Porque una cosa es que una mujer tenga una calle con su nombre y otra muy distinta es que sepamos qué hizo para merecerla.Y aquí surge otra pregunta: ¿Qué pasaría si la historia hubiera sido contada por mujeres?Tal vez encontraríamos otros protagonistas y encontraríamos a las mujeres que educaron generaciones, a las que participaron en organizaciones sociales, a las que hicieron teatro, a las que escribieron poesía, a las que pintaron, a las que conservaron fotografías, a las que investigaron y a las que transmitieron historias familiares.
Quizás también encontraríamos a las mujeres anónimas, a aquellas que nunca publicaron un libro ni recibieron un reconocimiento, pero cuyo trabajo permitió que una familia, una comunidad o una tradición sobreviviera.CulturAutlán nos permite comprobar que los nombres existen: Francisca García Mancilla, Lavinia Cueva Zepeda, Josefina Robles Cisneros, Dolores y Esperanza Martínez Guzmán, Benita Pelayo, Magdalena Pelayo, Elvira Joya, Refugio Ramírez, Dolores Ramírez, las escritoras, las pintoras, las músicas, las investigadoras, las mujeres que hoy están creando.

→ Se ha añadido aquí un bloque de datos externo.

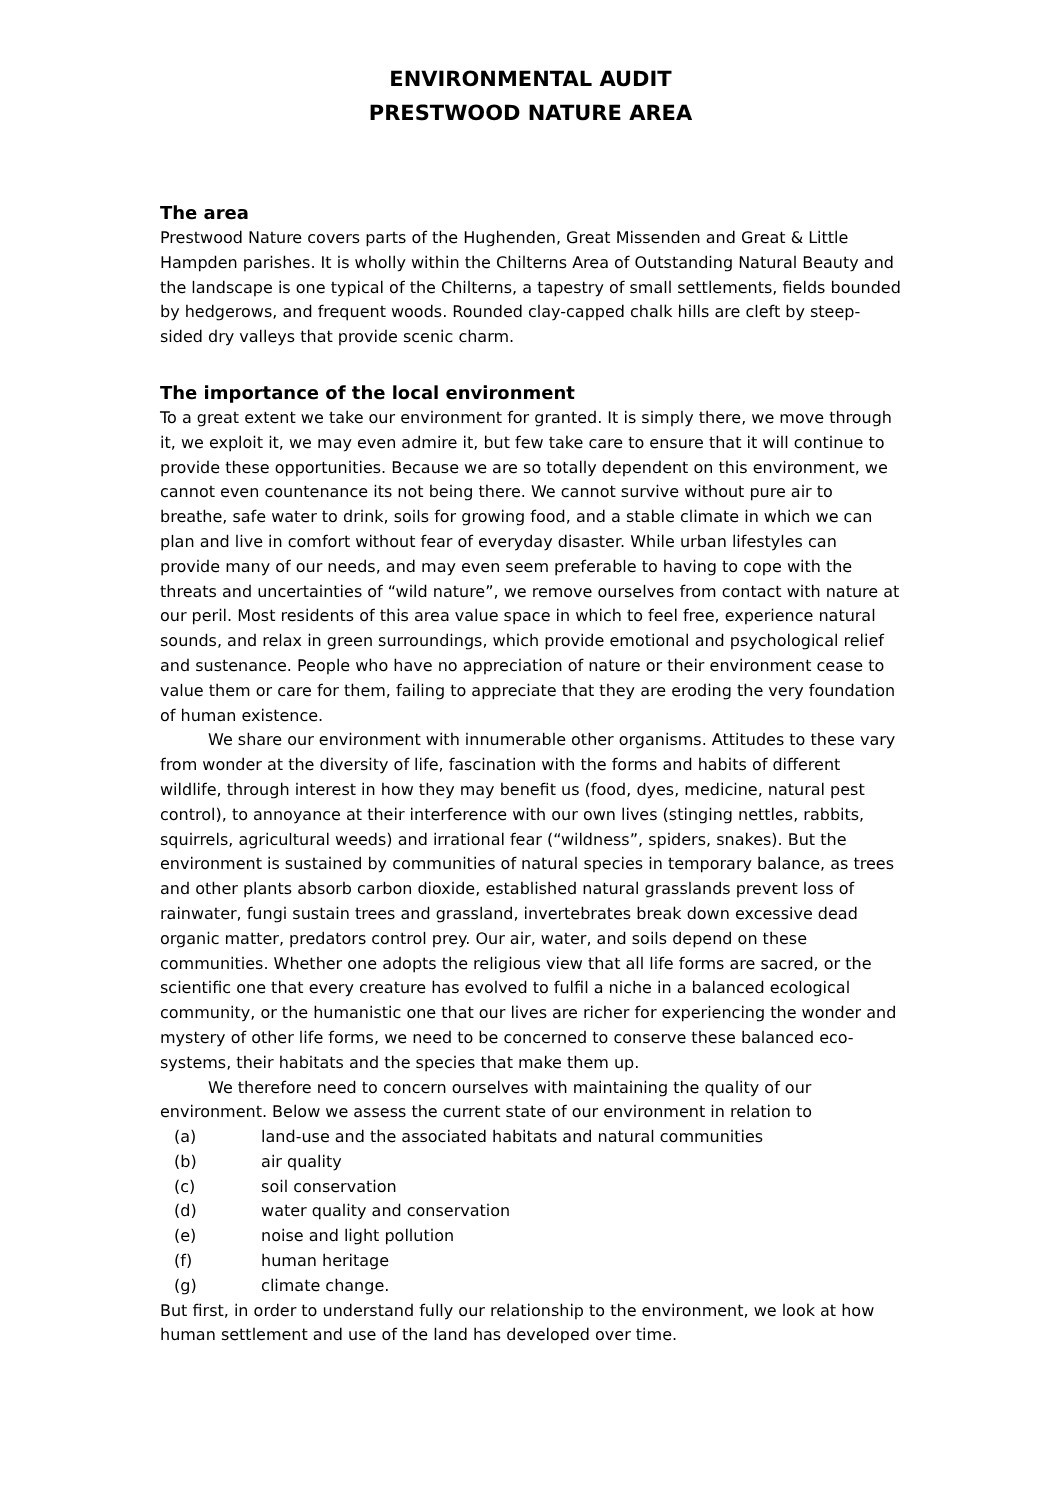ENVIRONMENTAL AUDIT
PRESTWOOD NATURE AREA
The area
Prestwood Nature covers parts of the Hughenden, Great Missenden and Great & Little Hampden parishes. It is wholly within the Chilterns Area of Outstanding Natural Beauty and the landscape is one typical of the Chilterns, a tapestry of small settlements, fields bounded by hedgerows, and frequent woods. Rounded clay-capped chalk hills are cleft by steep-sided dry valleys that provide scenic charm.
The importance of the local environment
To a great extent we take our environment for granted. It is simply there, we move through it, we exploit it, we may even admire it, but few take care to ensure that it will continue to provide these opportunities. Because we are so totally dependent on this environment, we cannot even countenance its not being there. We cannot survive without pure air to breathe, safe water to drink, soils for growing food, and a stable climate in which we can plan and live in comfort without fear of everyday disaster. While urban lifestyles can provide many of our needs, and may even seem preferable to having to cope with the threats and uncertainties of “wild nature”, we remove ourselves from contact with nature at our peril. Most residents of this area value space in which to feel free, experience natural sounds, and relax in green surroundings, which provide emotional and psychological relief and sustenance. People who have no appreciation of nature or their environment cease to value them or care for them, failing to appreciate that they are eroding the very foundation of human existence.
We share our environment with innumerable other organisms. Attitudes to these vary from wonder at the diversity of life, fascination with the forms and habits of different wildlife, through interest in how they may benefit us (food, dyes, medicine, natural pest control), to annoyance at their interference with our own lives (stinging nettles, rabbits, squirrels, agricultural weeds) and irrational fear (“wildness”, spiders, snakes). But the environment is sustained by communities of natural species in temporary balance, as trees and other plants absorb carbon dioxide, established natural grasslands prevent loss of rainwater, fungi sustain trees and grassland, invertebrates break down excessive dead organic matter, predators control prey. Our air, water, and soils depend on these communities. Whether one adopts the religious view that all life forms are sacred, or the scientific one that every creature has evolved to fulfil a niche in a balanced ecological community, or the humanistic one that our lives are richer for experiencing the wonder and mystery of other life forms, we need to be concerned to conserve these balanced eco-systems, their habitats and the species that make them up.
We therefore need to concern ourselves with maintaining the quality of our environment. Below we assess the current state of our environment in relation to
(a) land-use and the associated habitats and natural communities
(b) air quality
(c) soil conservation
(d) water quality and conservation
(e) noise and light pollution
(f) human heritage
(g) climate change.
But first, in order to understand fully our relationship to the environment, we look at how human settlement and use of the land has developed over time.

Pero esta lista no debería ser un punto final, sino que debería ser el comienzo, porque seguramente existen muchas otras mujeres cuyos nombres permanecen en archivos familiares, fotografías antiguas, actas, programas de mano, periódicos, testimonios y recuerdos que todavía no han sido investigados. Y ahí está uno de los grandes retos de nuestra generación. Porque si no conocemos nuestra historia, corremos el riesgo de repetir no solamente sus errores, sino también sus silencios.
La historia de Autlán no fue construida únicamente por quienes aparecen en las placas; también la construyeron quienes nunca tuvieron una.Y es por eso que la pregunta permanece: ¿Cuántas mujeres necesitamos recordar para contar la historia de Autlán? Quizá sean muchas más de las que conocemos y quizá el verdadero trabajo apenas comienza.